Increasing numbers of patients with severe respiratory failure are now being treated with extracorporeal membrane oxygenation (ECMO). Dimopoulos et al. studied 65 consecutive PDTs performed in patients receiving venovenous (VV) ECMO.[21] In all patients, the periprocedure intravenous heparin protocol was individualized. The majority of patients (43 of 65) had the heparin infusion stopped within 4–12 hours of performing the PDT. Periprocedure coagulation parameters were managed according to the local standards (aPTT < 1.5, INR < 1.5, hemoglobin > 7 g/dL, platelets > 100 × 109 cells/L, and fibrinogen > 1.5 g/L). Seven patients (11%) had major bleeding, and three of these also required ECMO circuit change due to circuit dysfunction. Two more patients without bleeding required a circuit change. Thus, PDT was associated with a high complication rate in VV-ECMO patients, and complications not only included bleeding in patients but also dysfunction of ECMO circuits.

Thus, PDT in coagulopathic patients is relatively safe but must not be taken lightly. Patients must be made aware of the potential risks and counseled accordingly. Viscoelastic tests of coagulation may help decide whether and which hemostatic factors need to be transfused prior to the procedure. Any decision whether and when to stop or continue therapeutic anticoagulation prior to the PDT must be individualized, taking into account the risks of bleeding vs the risks of thrombosis.
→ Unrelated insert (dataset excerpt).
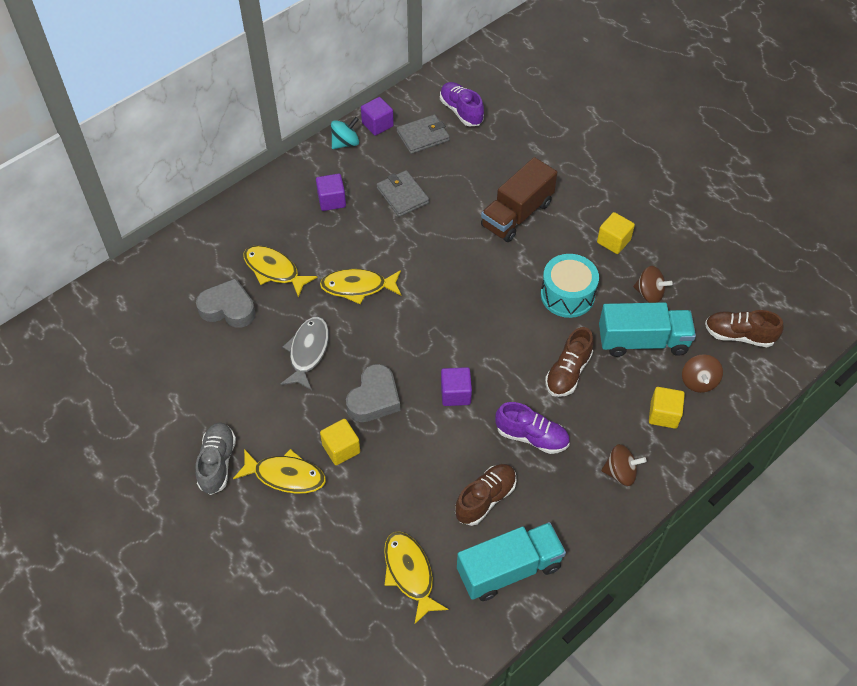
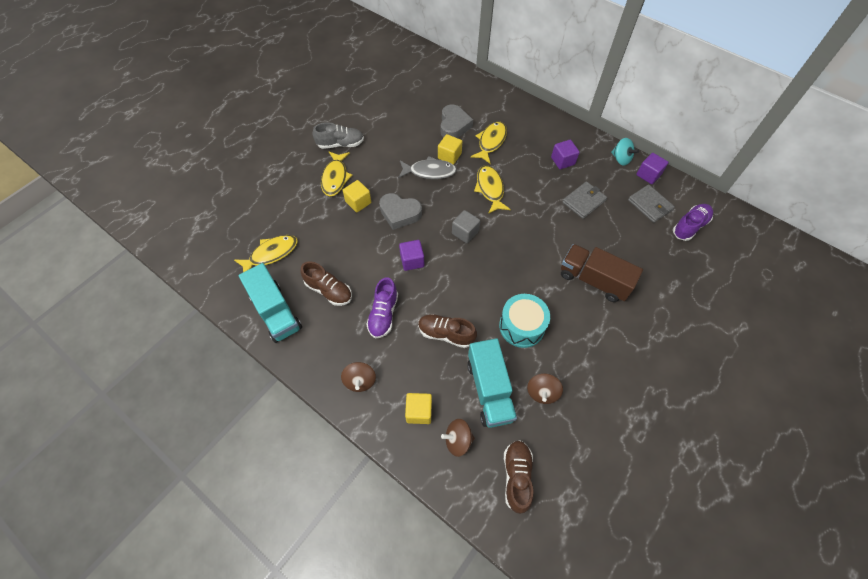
camera: 80 degrees right, 5 degrees up
yellow cube [597,212,635,254] -> yellow cube moved to [438,134,463,165]
none -> grey cube [452,210,480,243]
Fresh frozen plasma and platelets and factors for transfusion to reverse coagulopathy as well as surgical expertise must be available in short notice, should bleeding occur. Percutaneous dilatational tracheostomy must be performed by experienced operators, with a technique that minimizes the risk of bleeding. The USG scanning of the neck and real-time USG with or without fiberoptic bronchoscopy during the procedure should be used. Thus, PDT can be performed in coagulopathic patients in the ICU, by intensivists with adequate expertise and with abundant caution.